## SHORT PROBLEM
Can you rewrite all of the material below as a numbered list, one entry per line, leaving out any blank lines?

---------- ENTRIES SUPPLIED ----------

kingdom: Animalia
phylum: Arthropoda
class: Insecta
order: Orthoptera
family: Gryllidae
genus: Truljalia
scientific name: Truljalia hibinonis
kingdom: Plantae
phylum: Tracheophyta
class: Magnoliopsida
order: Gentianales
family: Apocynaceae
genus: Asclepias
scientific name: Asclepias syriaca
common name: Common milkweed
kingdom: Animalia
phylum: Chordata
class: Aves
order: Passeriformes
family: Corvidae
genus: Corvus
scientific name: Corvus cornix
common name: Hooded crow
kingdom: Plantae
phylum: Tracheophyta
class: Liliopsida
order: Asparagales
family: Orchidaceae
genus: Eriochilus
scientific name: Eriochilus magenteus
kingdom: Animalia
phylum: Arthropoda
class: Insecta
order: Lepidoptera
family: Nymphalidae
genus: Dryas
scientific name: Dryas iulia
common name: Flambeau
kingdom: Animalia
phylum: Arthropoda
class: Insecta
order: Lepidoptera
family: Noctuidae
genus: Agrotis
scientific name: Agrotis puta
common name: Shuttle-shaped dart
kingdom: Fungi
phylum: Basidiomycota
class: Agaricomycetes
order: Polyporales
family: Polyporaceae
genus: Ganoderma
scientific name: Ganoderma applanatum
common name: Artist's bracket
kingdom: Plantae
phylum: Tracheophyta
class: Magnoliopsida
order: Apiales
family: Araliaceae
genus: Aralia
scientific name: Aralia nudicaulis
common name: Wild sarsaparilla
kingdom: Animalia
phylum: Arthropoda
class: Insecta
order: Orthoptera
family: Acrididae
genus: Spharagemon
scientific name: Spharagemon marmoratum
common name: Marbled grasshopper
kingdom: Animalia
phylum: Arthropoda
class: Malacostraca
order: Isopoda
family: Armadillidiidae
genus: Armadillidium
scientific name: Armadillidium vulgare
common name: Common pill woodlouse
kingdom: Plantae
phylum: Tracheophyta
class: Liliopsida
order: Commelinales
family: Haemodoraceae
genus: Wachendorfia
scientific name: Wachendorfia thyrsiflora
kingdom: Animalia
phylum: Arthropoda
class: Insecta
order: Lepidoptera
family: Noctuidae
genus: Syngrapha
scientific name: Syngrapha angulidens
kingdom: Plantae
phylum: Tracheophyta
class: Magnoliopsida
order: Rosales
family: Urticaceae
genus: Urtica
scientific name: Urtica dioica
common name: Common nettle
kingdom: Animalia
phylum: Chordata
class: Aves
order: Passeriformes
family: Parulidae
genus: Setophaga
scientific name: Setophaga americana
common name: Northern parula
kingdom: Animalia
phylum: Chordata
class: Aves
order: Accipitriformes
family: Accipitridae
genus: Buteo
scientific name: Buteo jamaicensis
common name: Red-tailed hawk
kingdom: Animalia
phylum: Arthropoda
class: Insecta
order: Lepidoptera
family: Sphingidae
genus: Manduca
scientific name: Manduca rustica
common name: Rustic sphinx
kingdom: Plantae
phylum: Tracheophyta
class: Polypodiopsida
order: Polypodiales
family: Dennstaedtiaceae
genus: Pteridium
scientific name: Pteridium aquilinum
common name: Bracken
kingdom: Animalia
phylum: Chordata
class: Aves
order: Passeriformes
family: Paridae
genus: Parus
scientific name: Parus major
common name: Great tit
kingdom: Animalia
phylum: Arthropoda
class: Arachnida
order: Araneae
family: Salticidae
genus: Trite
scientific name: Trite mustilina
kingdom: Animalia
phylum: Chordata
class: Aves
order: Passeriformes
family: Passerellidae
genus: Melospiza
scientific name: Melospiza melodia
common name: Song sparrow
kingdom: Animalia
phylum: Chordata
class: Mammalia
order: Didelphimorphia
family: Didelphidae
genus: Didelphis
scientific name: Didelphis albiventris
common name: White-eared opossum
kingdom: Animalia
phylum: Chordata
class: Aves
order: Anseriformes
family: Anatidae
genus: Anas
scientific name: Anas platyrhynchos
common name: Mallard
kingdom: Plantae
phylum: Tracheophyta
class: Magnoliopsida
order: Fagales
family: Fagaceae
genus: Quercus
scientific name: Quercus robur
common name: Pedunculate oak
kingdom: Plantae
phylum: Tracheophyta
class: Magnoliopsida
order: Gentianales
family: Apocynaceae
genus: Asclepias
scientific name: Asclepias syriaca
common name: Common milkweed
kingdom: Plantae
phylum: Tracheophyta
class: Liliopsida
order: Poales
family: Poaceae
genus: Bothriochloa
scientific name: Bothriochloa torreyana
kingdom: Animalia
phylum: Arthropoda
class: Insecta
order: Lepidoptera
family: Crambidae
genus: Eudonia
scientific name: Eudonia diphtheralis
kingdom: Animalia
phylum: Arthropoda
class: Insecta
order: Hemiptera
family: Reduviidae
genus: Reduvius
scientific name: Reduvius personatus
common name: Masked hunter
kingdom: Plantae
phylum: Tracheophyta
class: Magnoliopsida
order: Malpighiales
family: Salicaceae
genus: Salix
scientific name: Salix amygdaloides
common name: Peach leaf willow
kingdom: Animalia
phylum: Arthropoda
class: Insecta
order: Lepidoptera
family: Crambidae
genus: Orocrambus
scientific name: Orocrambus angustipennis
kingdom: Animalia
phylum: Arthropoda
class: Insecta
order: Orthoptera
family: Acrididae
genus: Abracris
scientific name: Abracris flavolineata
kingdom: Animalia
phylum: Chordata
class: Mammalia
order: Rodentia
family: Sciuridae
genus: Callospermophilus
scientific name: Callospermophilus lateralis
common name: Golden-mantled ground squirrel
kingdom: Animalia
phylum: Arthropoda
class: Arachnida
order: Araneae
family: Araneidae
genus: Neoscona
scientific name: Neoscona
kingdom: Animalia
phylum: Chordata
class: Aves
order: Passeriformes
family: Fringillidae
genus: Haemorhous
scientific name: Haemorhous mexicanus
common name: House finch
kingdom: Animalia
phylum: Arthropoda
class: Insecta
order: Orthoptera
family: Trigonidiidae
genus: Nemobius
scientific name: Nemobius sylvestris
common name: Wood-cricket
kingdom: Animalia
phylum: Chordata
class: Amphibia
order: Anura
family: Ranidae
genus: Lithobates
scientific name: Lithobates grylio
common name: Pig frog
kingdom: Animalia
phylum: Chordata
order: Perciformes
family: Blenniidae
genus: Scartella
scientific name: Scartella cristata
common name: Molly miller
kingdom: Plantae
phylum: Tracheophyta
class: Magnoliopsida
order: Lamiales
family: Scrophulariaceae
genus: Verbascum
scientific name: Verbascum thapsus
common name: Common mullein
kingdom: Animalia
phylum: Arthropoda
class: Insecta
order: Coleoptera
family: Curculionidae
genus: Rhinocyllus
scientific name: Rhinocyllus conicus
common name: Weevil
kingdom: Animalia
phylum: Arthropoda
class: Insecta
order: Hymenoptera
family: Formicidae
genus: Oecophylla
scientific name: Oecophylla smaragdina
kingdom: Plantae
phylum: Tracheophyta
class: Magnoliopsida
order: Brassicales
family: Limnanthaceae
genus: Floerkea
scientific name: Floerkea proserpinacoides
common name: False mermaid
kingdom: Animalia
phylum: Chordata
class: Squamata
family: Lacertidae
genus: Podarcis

----------

## RESULT OF THE TASK
1. kingdom: Animalia
2. phylum: Arthropoda
3. class: Insecta
4. order: Orthoptera
5. family: Gryllidae
6. genus: Truljalia
7. scientific name: Truljalia hibinonis
8. kingdom: Plantae
9. phylum: Tracheophyta
10. class: Magnoliopsida
11. order: Gentianales
12. family: Apocynaceae
13. genus: Asclepias
14. scientific name: Asclepias syriaca
15. common name: Common milkweed
16. kingdom: Animalia
17. phylum: Chordata
18. class: Aves
19. order: Passeriformes
20. family: Corvidae
21. genus: Corvus
22. scientific name: Corvus cornix
23. common name: Hooded crow
24. kingdom: Plantae
25. phylum: Tracheophyta
26. class: Liliopsida
27. order: Asparagales
28. family: Orchidaceae
29. genus: Eriochilus
30. scientific name: Eriochilus magenteus
31. kingdom: Animalia
32. phylum: Arthropoda
33. class: Insecta
34. order: Lepidoptera
35. family: Nymphalidae
36. genus: Dryas
37. scientific name: Dryas iulia
38. common name: Flambeau
39. kingdom: Animalia
40. phylum: Arthropoda
41. class: Insecta
42. order: Lepidoptera
43. family: Noctuidae
44. genus: Agrotis
45. scientific name: Agrotis puta
46. common name: Shuttle-shaped dart
47. kingdom: Fungi
48. phylum: Basidiomycota
49. class: Agaricomycetes
50. order: Polyporales
51. family: Polyporaceae
52. genus: Ganoderma
53. scientific name: Ganoderma applanatum
54. common name: Artist's bracket
55. kingdom: Plantae
56. phylum: Tracheophyta
57. class: Magnoliopsida
58. order: Apiales
59. family: Araliaceae
60. genus: Aralia
61. scientific name: Aralia nudicaulis
62. common name: Wild sarsaparilla
63. kingdom: Animalia
64. phylum: Arthropoda
65. class: Insecta
66. order: Orthoptera
67. family: Acrididae
68. genus: Spharagemon
69. scientific name: Spharagemon marmoratum
70. common name: Marbled grasshopper
71. kingdom: Animalia
72. phylum: Arthropoda
73. class: Malacostraca
74. order: Isopoda
75. family: Armadillidiidae
76. genus: Armadillidium
77. scientific name: Armadillidium vulgare
78. common name: Common pill woodlouse
79. kingdom: Plantae
80. phylum: Tracheophyta
81. class: Liliopsida
82. order: Commelinales
83. family: Haemodoraceae
84. genus: Wachendorfia
85. scientific name: Wachendorfia thyrsiflora
86. kingdom: Animalia
87. phylum: Arthropoda
88. class: Insecta
89. order: Lepidoptera
90. family: Noctuidae
91. genus: Syngrapha
92. scientific name: Syngrapha angulidens
93. kingdom: Plantae
94. phylum: Tracheophyta
95. class: Magnoliopsida
96. order: Rosales
97. family: Urticaceae
98. genus: Urtica
99. scientific name: Urtica dioica
100. common name: Common nettle
101. kingdom: Animalia
102. phylum: Chordata
103. class: Aves
104. order: Passeriformes
105. family: Parulidae
106. genus: Setophaga
107. scientific name: Setophaga americana
108. common name: Northern parula
109. kingdom: Animalia
110. phylum: Chordata
111. class: Aves
112. order: Accipitriformes
113. family: Accipitridae
114. genus: Buteo
115. scientific name: Buteo jamaicensis
116. common name: Red-tailed hawk
117. kingdom: Animalia
118. phylum: Arthropoda
119. class: Insecta
120. order: Lepidoptera
121. family: Sphingidae
122. genus: Manduca
123. scientific name: Manduca rustica
124. common name: Rustic sphinx
125. kingdom: Plantae
126. phylum: Tracheophyta
127. class: Polypodiopsida
128. order: Polypodiales
129. family: Dennstaedtiaceae
130. genus: Pteridium
131. scientific name: Pteridium aquilinum
132. common name: Bracken
133. kingdom: Animalia
134. phylum: Chordata
135. class: Aves
136. order: Passeriformes
137. family: Paridae
138. genus: Parus
139. scientific name: Parus major
140. common name: Great tit
141. kingdom: Animalia
142. phylum: Arthropoda
143. class: Arachnida
144. order: Araneae
145. family: Salticidae
146. genus: Trite
147. scientific name: Trite mustilina
148. kingdom: Animalia
149. phylum: Chordata
150. class: Aves
151. order: Passeriformes
152. family: Passerellidae
153. genus: Melospiza
154. scientific name: Melospiza melodia
155. common name: Song sparrow
156. kingdom: Animalia
157. phylum: Chordata
158. class: Mammalia
159. order: Didelphimorphia
160. family: Didelphidae
161. genus: Didelphis
162. scientific name: Didelphis albiventris
163. common name: White-eared opossum
164. kingdom: Animalia
165. phylum: Chordata
166. class: Aves
167. order: Anseriformes
168. family: Anatidae
169. genus: Anas
170. scientific name: Anas platyrhynchos
171. common name: Mallard
172. kingdom: Plantae
173. phylum: Tracheophyta
174. class: Magnoliopsida
175. order: Fagales
176. family: Fagaceae
177. genus: Quercus
178. scientific name: Quercus robur
179. common name: Pedunculate oak
180. kingdom: Plantae
181. phylum: Tracheophyta
182. class: Magnoliopsida
183. order: Gentianales
184. family: Apocynaceae
185. genus: Asclepias
186. scientific name: Asclepias syriaca
187. common name: Common milkweed
188. kingdom: Plantae
189. phylum: Tracheophyta
190. class: Liliopsida
191. order: Poales
192. family: Poaceae
193. genus: Bothriochloa
194. scientific name: Bothriochloa torreyana
195. kingdom: Animalia
196. phylum: Arthropoda
197. class: Insecta
198. order: Lepidoptera
199. family: Crambidae
200. genus: Eudonia
201. scientific name: Eudonia diphtheralis
202. kingdom: Animalia
203. phylum: Arthropoda
204. class: Insecta
205. order: Hemiptera
206. family: Reduviidae
207. genus: Reduvius
208. scientific name: Reduvius personatus
209. common name: Masked hunter
210. kingdom: Plantae
211. phylum: Tracheophyta
212. class: Magnoliopsida
213. order: Malpighiales
214. family: Salicaceae
215. genus: Salix
216. scientific name: Salix amygdaloides
217. common name: Peach leaf willow
218. kingdom: Animalia
219. phylum: Arthropoda
220. class: Insecta
221. order: Lepidoptera
222. family: Crambidae
223. genus: Orocrambus
224. scientific name: Orocrambus angustipennis
225. kingdom: Animalia
226. phylum: Arthropoda
227. class: Insecta
228. order: Orthoptera
229. family: Acrididae
230. genus: Abracris
231. scientific name: Abracris flavolineata
232. kingdom: Animalia
233. phylum: Chordata
234. class: Mammalia
235. order: Rodentia
236. family: Sciuridae
237. genus: Callospermophilus
238. scientific name: Callospermophilus lateralis
239. common name: Golden-mantled ground squirrel
240. kingdom: Animalia
241. phylum: Arthropoda
242. class: Arachnida
243. order: Araneae
244. family: Araneidae
245. genus: Neoscona
246. scientific name: Neoscona
247. kingdom: Animalia
248. phylum: Chordata
249. class: Aves
250. order: Passeriformes
251. family: Fringillidae
252. genus: Haemorhous
253. scientific name: Haemorhous mexicanus
254. common name: House finch
255. kingdom: Animalia
256. phylum: Arthropoda
257. class: Insecta
258. order: Orthoptera
259. family: Trigonidiidae
260. genus: Nemobius
261. scientific name: Nemobius sylvestris
262. common name: Wood-cricket
263. kingdom: Animalia
264. phylum: Chordata
265. class: Amphibia
266. order: Anura
267. family: Ranidae
268. genus: Lithobates
269. scientific name: Lithobates grylio
270. common name: Pig frog
271. kingdom: Animalia
272. phylum: Chordata
273. order: Perciformes
274. family: Blenniidae
275. genus: Scartella
276. scientific name: Scartella cristata
277. common name: Molly miller
278. kingdom: Plantae
279. phylum: Tracheophyta
280. class: Magnoliopsida
281. order: Lamiales
282. family: Scrophulariaceae
283. genus: Verbascum
284. scientific name: Verbascum thapsus
285. common name: Common mullein
286. kingdom: Animalia
287. phylum: Arthropoda
288. class: Insecta
289. order: Coleoptera
290. family: Curculionidae
291. genus: Rhinocyllus
292. scientific name: Rhinocyllus conicus
293. common name: Weevil
294. kingdom: Animalia
295. phylum: Arthropoda
296. class: Insecta
297. order: Hymenoptera
298. family: Formicidae
299. genus: Oecophylla
300. scientific name: Oecophylla smaragdina
301. kingdom: Plantae
302. phylum: Tracheophyta
303. class: Magnoliopsida
304. order: Brassicales
305. family: Limnanthaceae
306. genus: Floerkea
307. scientific name: Floerkea proserpinacoides
308. common name: False mermaid
309. kingdom: Animalia
310. phylum: Chordata
311. class: Squamata
312. family: Lacertidae
313. genus: Podarcis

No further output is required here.